The bus story was, he suggested, probably just something Jones had invented to keep the girl scared, and therefore, interested. Donaldson listened in ambiguous silence then suggested Gretsch should formulate a strategy to deal with the situation a little more effectively.

As he hung up the phone, Gretsch leaned back in his chair and stretched. He had taken a single sip of now cold coffee and a second bite of his sandwich, when there was an abrupt rap on the office door, which opened, and Officer Lusk entered, holding a sheet of A4 paper in front of him like a thin shield.

‘Sir, I’m sorry to interrupt your lunch, but think you should know about this.’

‘Okay.’ Gretsch wiped at his mouth with a white handkerchief. ‘What is it?’

‘Well, it relates to this business with Leighton Jones.’

‘There’s a fucking surprise.’ Gretsch belched, and waved his hand dismissively. ‘Go on.’

‘Yesterday morning, we took a call from a guy called Coombs, whose elderly mother was due to arrive in San Francisco on Monday, only she never showed up.’
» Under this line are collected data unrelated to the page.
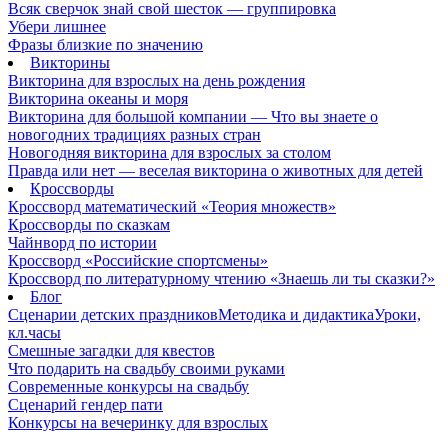
Всяк сверчок знай свой шесток — группировка
Убери лишнее
Фразы близкие по значению
Викторины
Викторина для взрослых на день рождения
Викторина океаны и моря
Викторина для большой компании — Что вы знаете о
новогодних традициях разных стран
Новогодняя викторина для взрослых за столом
Правда или нет — веселая викторина о животных для детей
Кроссворды
Кроссворд математический «Теория множеств»
Кроссворды по сказкам
Чайнворд по истории
Кроссворд «Российские спортсмены»
Кроссворд по литературному чтению «Знаешь ли ты сказки?»
Блог
Сценарии детских праздников
Методика и дидактика
Уроки,
кл.часы
Смешные загадки для квестов
Что подарить на свадьбу своими руками
Современные конкурсы на свадьбу
Сценарий гендер пати
Конкурсы на вечеринку для взрослых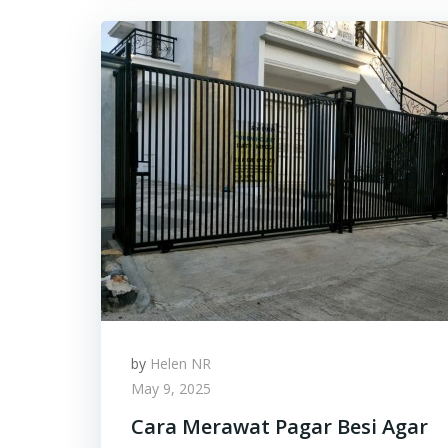
by
Helen NR
May 9, 2025
Cara Merawat Pagar Besi Agar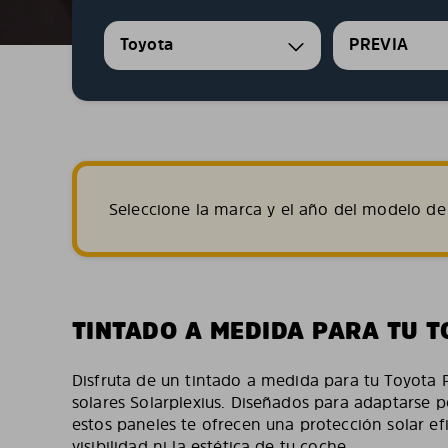
Toyota
PREVIA
Seleccione la marca y el año del modelo de 
TINTADO A MEDIDA PARA TU T
Disfruta de un tintado a medida para tu Toyota 
solares Solarplexius. Diseñados para adaptarse p
estos paneles te ofrecen una protección solar efic
visibilidad ni la estética de tu coche.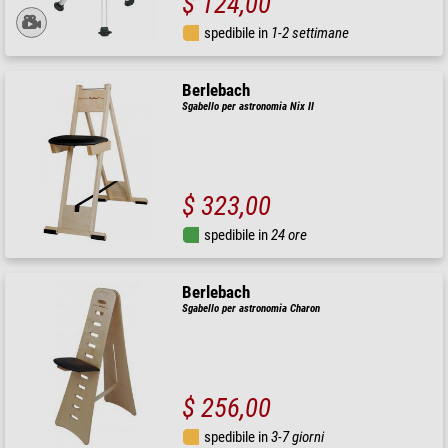
$ 124,00
spedibile in
1-2 settimane
Berlebach
Sgabello per astronomia Nix II
$ 323,00
spedibile in
24 ore
Berlebach
Sgabello per astronomia Charon
$ 256,00
spedibile in
3-7 giorni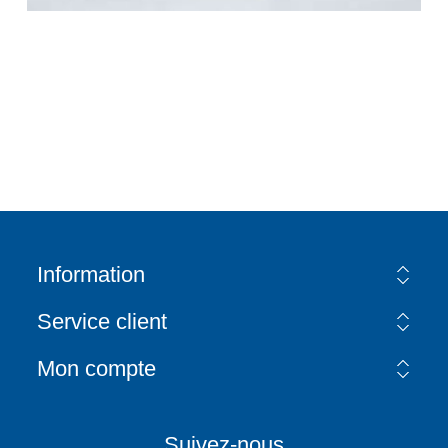
Information
Service client
Mon compte
Suivez-nous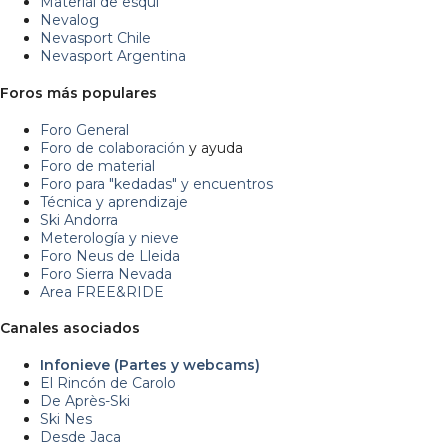
Material de esquí
Nevalog
Nevasport Chile
Nevasport Argentina
Foros más populares
Foro General
Foro de colaboración
y ayuda
Foro de material
Foro para "kedadas" y encuentros
Técnica y aprendizaje
Ski Andorra
Meterología y nieve
Foro Neus de Lleida
Foro Sierra Nevada
Area FREE&RIDE
Canales asociados
Infonieve (Partes y webcams)
El Rincón de Carolo
De Après-Ski
Ski Nes
Desde Jaca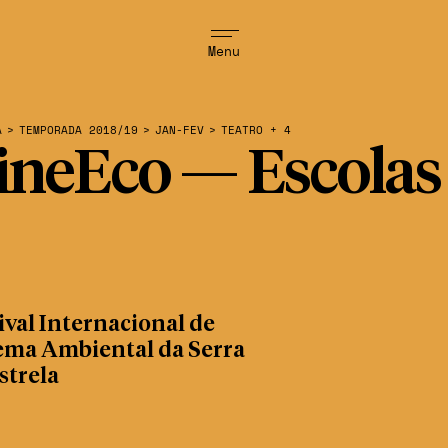
Menu
A
>
TEMPORADA 2018/19
>
JAN-FEV
>
TEATRO + 4
ineEco — Escolas
ival Internacional de
ema Ambiental da Serra
strela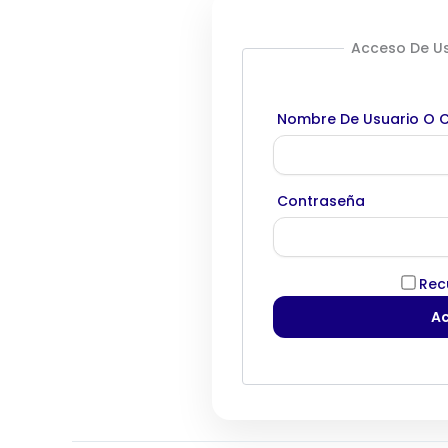
Acceso De Us
Nombre De Usuario O C
Contraseña
Rec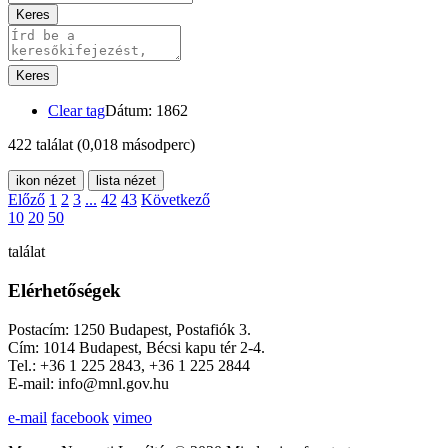
Keres
Keres
Clear tag
Dátum: 1862
422 találat
(0,018 másodperc)
ikon nézet
lista nézet
Előző
1
2
3
...
42
43
Következő
10
20
50
találat
Elérhetőségek
Postacím: 1250 Budapest, Postafiók 3.
Cím: 1014 Budapest, Bécsi kapu tér 2-4.
Tel.: +36 1 225 2843, +36 1 225 2844
E-mail: info@mnl.gov.hu
e-mail
facebook
vimeo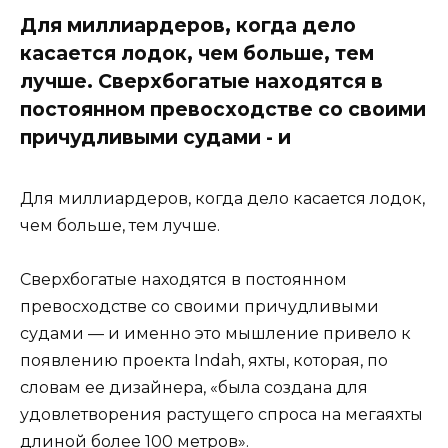
Для миллиардеров, когда дело
касается лодок, чем больше, тем
лучше. Сверхбогатые находятся в
постоянном превосходстве со своими
причудливыми судами - и
Для миллиардеров, когда дело касается лодок,
чем больше, тем лучше.
Сверхбогатые находятся в постоянном
превосходстве со своими причудливыми
судами — и именно это мышление привело к
появлению проекта Indah, яхты, которая, по
словам ее дизайнера, «была создана для
удовлетворения растущего спроса на мегаяхты
длиной более 100 метров».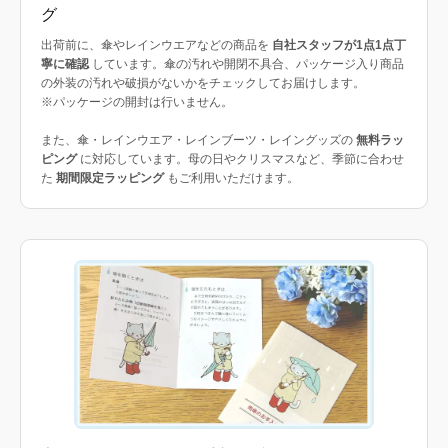
グ
出荷前に、傘やレインウエアなどの商品を
自社スタッフが1点1点丁
寧に確認
しています。傘の汚れや開閉不具合、パッケージ入り商品
の外装の汚れや破損がないかをチェックしてお届けします。
※パッケージの開封は行いません。
また、傘・レインウエア・レインブーツ・レイングッズの
無料ラッ
ピング
に対応しています。母の日やクリスマスなど、季節に合わせ
た
期間限定ラッピング
もご利用いただけます。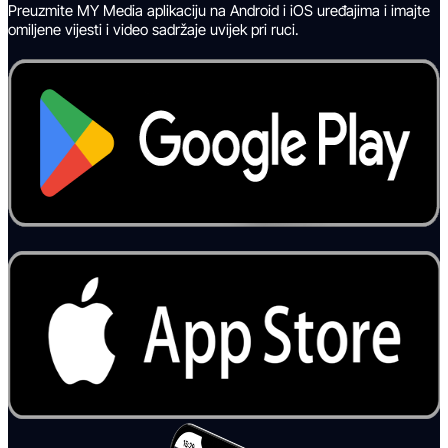
Preuzmite MY Media aplikaciju na Android i iOS uređajima i imajte
omiljene vijesti i video sadržaje uvijek pri ruci.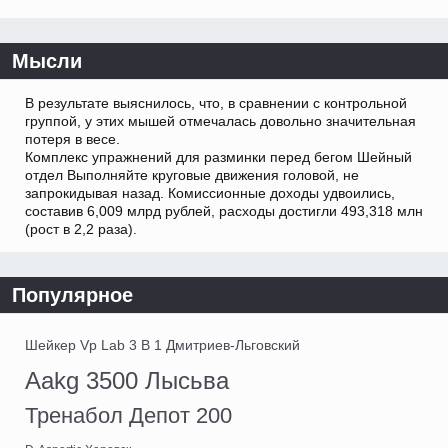
Мысли
В результате выяснилось, что, в сравнении с контрольной
группой, у этих мышей отмечалась довольно значительная
потеря в весе.
Комплекс упражнений для разминки перед бегом Шейный
отдел Выполняйте круговые движения головой, не
запрокидывая назад. Комиссионные доходы удвоились,
составив 6,009 млрд рублей, расходы достигли 493,318 млн
(рост в 2,2 раза).
Популярное
Шейкер Vp Lab 3 В 1 Дмитриев-Льговский
Aakg 3500 Лысьва
Тренабол Депот 200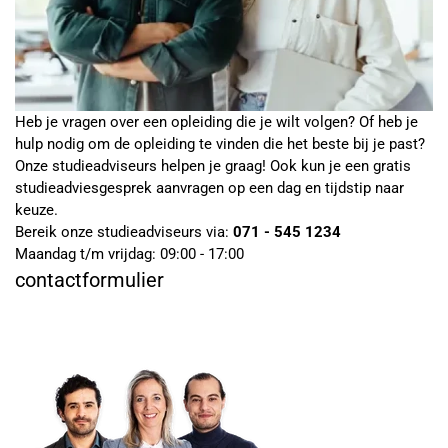
Heb je vragen over een opleiding die je wilt volgen? Of heb je
hulp nodig om de opleiding te vinden die het beste bij je past?
Onze studieadviseurs helpen je graag! Ook kun je een gratis
studieadviesgesprek aanvragen op een dag en tijdstip naar
keuze.
Bereik onze studieadviseurs via:
071 - 545 1234
Maandag t/m vrijdag: 09:00 - 17:00
contactformulier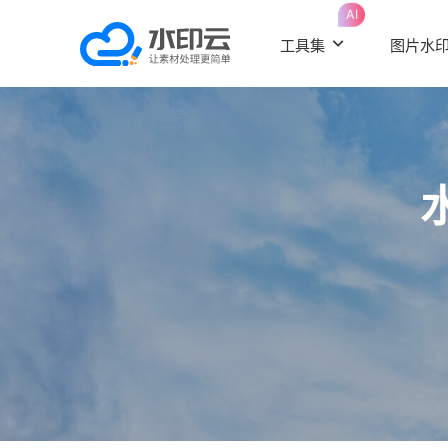
AI
工具集
图片水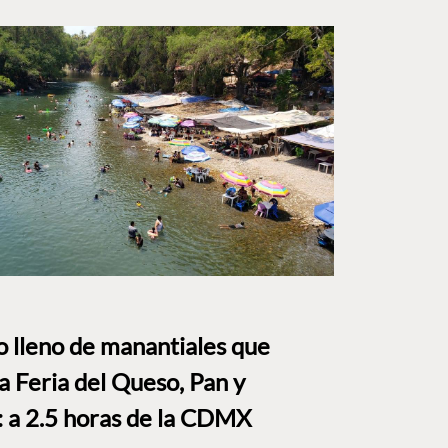
to lleno de manantiales que
a Feria del Queso, Pan y
a 2.5 horas de la CDMX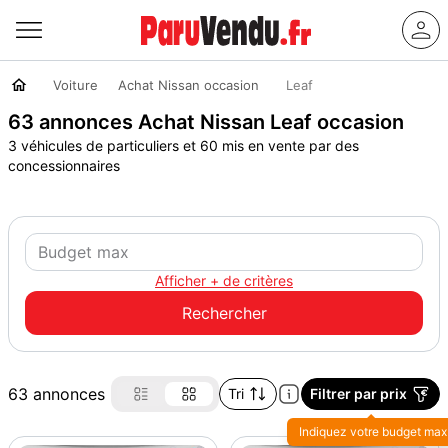
Voiture
Achat Nissan occasion
Leaf
63 annonces Achat Nissan Leaf occasion
3 véhicules de particuliers et 60 mis en vente par des
concessionnaires
Afficher + de critères
63 annonces
Tri
Filtrer par prix
Indiquez votre budget max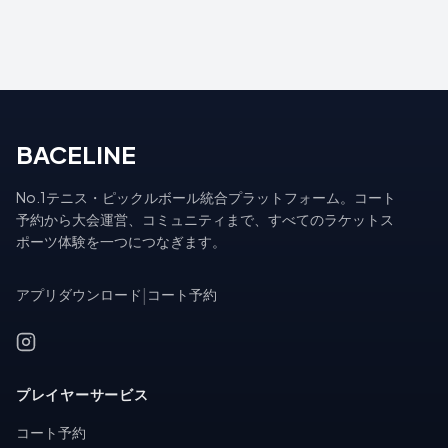
BACELINE
No.1テニス・ピックルボール統合プラットフォーム。コート
予約から大会運営、コミュニティまで、すべてのラケットス
ポーツ体験を一つにつなぎます。
アプリダウンロード
|
コート予約
プレイヤーサービス
コート予約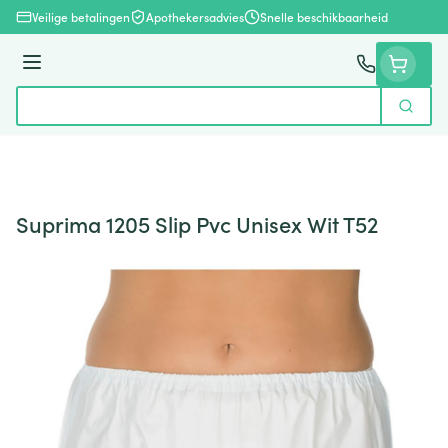
Ga naar de inhoud
Veilige betalingen
Apothekersadvies
Snelle beschikbaarheid
Menu
Zoek
Product, merk, categorie...
Suprima 1205 Slip Pvc Unisex Wit T52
‘So what? Elderly folks regularly go walkabout every day.’

‘He called his mom’s neighbour and asked him to check. The neighbour confirmed the house was locked up, and said he saw Mrs. Coombs leave.’

‘Is that it? You interrupt my brief fucking lunch for that?’

‘Wait, there’s more. Mr. Coombs also said he booked his mother on to a new bus service. Got the ticket himself on-line. Anyway, he said when he tried to call the bus company to see if the lady got on the coach, the company doesn’t seem to exist.’

Gretsch narrowed his eyes, and pushed the remainder of his sandwich away. He then sat up, placed his shoulders on the desk, and pushed his fingers together.

‘Anything else?’ he asked, in a slightly more concerned tone than before.

Lusk nodded.

‘This morning, we got a call from Detective Steve Abornazine up in Laughlin. He’s following up a missing person report on one Joanne Palmer - a twenty-five-year-old female, who apparently boarded a bus to San Diego, and never showed up at her destination either.’

‘Any witnesses see her get on this bus?’

‘Yeah, her boyfriend, apparently. He was the one who called it in.’

The colour began to drain from Gretsch’s face.